**TASK OBJECTIVE:** Copy the records below word for word. Stop after the line that contains "13: (358, 275)".

[SOURCE MATERIAL Boundary: Start]

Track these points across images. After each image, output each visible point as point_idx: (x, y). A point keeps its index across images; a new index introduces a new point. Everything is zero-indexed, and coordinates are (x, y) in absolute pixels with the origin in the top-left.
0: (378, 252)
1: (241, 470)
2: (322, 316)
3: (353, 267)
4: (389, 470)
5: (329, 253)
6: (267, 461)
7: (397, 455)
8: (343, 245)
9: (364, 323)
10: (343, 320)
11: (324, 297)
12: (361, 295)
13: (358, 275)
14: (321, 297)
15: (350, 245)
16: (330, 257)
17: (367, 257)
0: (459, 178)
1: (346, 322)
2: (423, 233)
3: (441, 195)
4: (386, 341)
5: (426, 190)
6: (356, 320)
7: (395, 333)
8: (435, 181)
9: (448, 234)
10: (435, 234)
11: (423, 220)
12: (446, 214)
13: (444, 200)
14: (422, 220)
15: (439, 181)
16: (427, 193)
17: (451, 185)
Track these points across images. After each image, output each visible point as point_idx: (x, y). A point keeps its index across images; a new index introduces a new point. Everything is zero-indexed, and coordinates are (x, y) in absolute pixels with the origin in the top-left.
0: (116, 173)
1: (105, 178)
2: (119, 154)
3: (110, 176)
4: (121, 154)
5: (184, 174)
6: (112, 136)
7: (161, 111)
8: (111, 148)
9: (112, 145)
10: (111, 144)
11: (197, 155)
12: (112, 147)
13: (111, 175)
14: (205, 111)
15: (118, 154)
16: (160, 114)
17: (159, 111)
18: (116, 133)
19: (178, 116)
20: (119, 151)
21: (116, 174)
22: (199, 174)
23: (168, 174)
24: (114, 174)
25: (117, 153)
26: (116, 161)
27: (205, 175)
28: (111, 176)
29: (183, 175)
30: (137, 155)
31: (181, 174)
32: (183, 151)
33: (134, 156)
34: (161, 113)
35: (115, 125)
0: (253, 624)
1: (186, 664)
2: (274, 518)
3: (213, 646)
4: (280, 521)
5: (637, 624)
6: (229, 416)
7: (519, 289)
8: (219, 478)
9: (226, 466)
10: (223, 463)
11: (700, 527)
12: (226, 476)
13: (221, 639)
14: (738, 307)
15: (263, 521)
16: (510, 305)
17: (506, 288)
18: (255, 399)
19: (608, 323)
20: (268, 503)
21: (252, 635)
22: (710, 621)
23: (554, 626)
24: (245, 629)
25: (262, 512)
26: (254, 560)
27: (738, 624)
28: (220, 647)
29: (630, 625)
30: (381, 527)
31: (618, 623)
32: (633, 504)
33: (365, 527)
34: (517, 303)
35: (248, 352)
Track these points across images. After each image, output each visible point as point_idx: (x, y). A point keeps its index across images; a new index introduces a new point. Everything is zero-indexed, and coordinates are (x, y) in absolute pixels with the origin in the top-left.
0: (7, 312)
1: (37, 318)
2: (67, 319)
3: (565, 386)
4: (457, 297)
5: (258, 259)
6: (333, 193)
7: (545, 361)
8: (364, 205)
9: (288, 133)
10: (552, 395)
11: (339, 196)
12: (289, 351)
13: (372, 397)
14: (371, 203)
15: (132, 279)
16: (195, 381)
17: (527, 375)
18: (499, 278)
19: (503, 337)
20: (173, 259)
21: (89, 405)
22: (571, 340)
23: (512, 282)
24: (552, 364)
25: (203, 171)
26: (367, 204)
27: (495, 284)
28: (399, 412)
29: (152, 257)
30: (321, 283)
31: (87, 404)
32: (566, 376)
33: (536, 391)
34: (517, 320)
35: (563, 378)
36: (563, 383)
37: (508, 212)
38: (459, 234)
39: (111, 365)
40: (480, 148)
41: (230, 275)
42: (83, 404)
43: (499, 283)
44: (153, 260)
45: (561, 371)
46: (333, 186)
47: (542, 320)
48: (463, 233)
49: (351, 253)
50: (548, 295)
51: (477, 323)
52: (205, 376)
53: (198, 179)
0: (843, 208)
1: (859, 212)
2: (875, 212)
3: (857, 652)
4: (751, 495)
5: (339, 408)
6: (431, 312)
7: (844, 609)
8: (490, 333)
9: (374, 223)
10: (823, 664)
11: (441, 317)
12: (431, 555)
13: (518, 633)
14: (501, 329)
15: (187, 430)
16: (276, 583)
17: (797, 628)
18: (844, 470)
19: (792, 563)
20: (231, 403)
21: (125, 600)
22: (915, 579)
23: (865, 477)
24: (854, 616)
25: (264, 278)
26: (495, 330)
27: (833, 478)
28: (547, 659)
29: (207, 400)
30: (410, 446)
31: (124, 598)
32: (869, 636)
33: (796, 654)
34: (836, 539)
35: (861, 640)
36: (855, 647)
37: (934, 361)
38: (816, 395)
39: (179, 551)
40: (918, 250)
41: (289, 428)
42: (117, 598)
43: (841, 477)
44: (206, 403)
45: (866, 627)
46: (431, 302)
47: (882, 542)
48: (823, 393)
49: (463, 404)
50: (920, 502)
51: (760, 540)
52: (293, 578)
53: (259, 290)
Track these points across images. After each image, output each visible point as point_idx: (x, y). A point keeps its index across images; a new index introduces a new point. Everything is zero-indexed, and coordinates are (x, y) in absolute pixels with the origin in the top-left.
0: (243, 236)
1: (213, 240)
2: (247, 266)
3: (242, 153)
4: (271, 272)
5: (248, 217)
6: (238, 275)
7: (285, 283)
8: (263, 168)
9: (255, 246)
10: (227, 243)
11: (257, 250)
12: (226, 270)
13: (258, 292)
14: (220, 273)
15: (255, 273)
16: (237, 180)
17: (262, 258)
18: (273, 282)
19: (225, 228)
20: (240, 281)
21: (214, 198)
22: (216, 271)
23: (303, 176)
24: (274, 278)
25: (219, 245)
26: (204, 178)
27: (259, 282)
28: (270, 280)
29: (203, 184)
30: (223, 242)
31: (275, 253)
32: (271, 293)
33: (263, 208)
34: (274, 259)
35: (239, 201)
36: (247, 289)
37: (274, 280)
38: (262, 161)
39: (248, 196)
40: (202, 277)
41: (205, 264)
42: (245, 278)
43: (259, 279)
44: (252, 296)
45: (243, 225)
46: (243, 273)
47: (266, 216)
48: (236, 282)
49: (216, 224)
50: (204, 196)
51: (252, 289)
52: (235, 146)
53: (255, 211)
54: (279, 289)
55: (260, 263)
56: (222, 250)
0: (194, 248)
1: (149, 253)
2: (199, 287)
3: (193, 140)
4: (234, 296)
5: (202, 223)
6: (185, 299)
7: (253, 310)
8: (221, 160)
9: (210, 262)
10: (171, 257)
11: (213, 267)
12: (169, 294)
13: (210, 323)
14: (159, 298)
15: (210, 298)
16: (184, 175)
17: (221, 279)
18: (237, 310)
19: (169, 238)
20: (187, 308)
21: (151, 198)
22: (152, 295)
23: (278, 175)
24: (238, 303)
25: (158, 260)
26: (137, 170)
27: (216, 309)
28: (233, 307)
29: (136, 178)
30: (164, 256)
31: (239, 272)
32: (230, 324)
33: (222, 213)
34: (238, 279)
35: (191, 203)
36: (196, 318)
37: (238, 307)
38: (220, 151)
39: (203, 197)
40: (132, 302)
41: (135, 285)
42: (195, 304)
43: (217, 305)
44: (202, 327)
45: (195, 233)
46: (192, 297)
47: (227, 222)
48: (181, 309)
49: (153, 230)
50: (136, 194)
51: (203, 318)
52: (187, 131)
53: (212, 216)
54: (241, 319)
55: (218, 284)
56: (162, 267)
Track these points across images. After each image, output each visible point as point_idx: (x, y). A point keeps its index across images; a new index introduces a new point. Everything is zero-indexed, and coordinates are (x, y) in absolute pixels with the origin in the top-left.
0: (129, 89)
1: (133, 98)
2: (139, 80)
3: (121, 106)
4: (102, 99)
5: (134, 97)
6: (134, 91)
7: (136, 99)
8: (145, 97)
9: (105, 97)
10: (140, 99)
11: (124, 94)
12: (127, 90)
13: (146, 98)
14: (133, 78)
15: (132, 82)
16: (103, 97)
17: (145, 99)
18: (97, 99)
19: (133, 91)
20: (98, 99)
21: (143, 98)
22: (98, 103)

[SOURCE MATERIAL Boundary: End]

**RESULT:**
Track these points across images. After each image, output each visible point as point_idx: (x, y). A point keeps its index across images; a new index introduces a new point. Everything is zero-indexed, and coordinates are (x, y) in absolute pixels with the origin in the top-left.
0: (378, 252)
1: (241, 470)
2: (322, 316)
3: (353, 267)
4: (389, 470)
5: (329, 253)
6: (267, 461)
7: (397, 455)
8: (343, 245)
9: (364, 323)
10: (343, 320)
11: (324, 297)
12: (361, 295)
13: (358, 275)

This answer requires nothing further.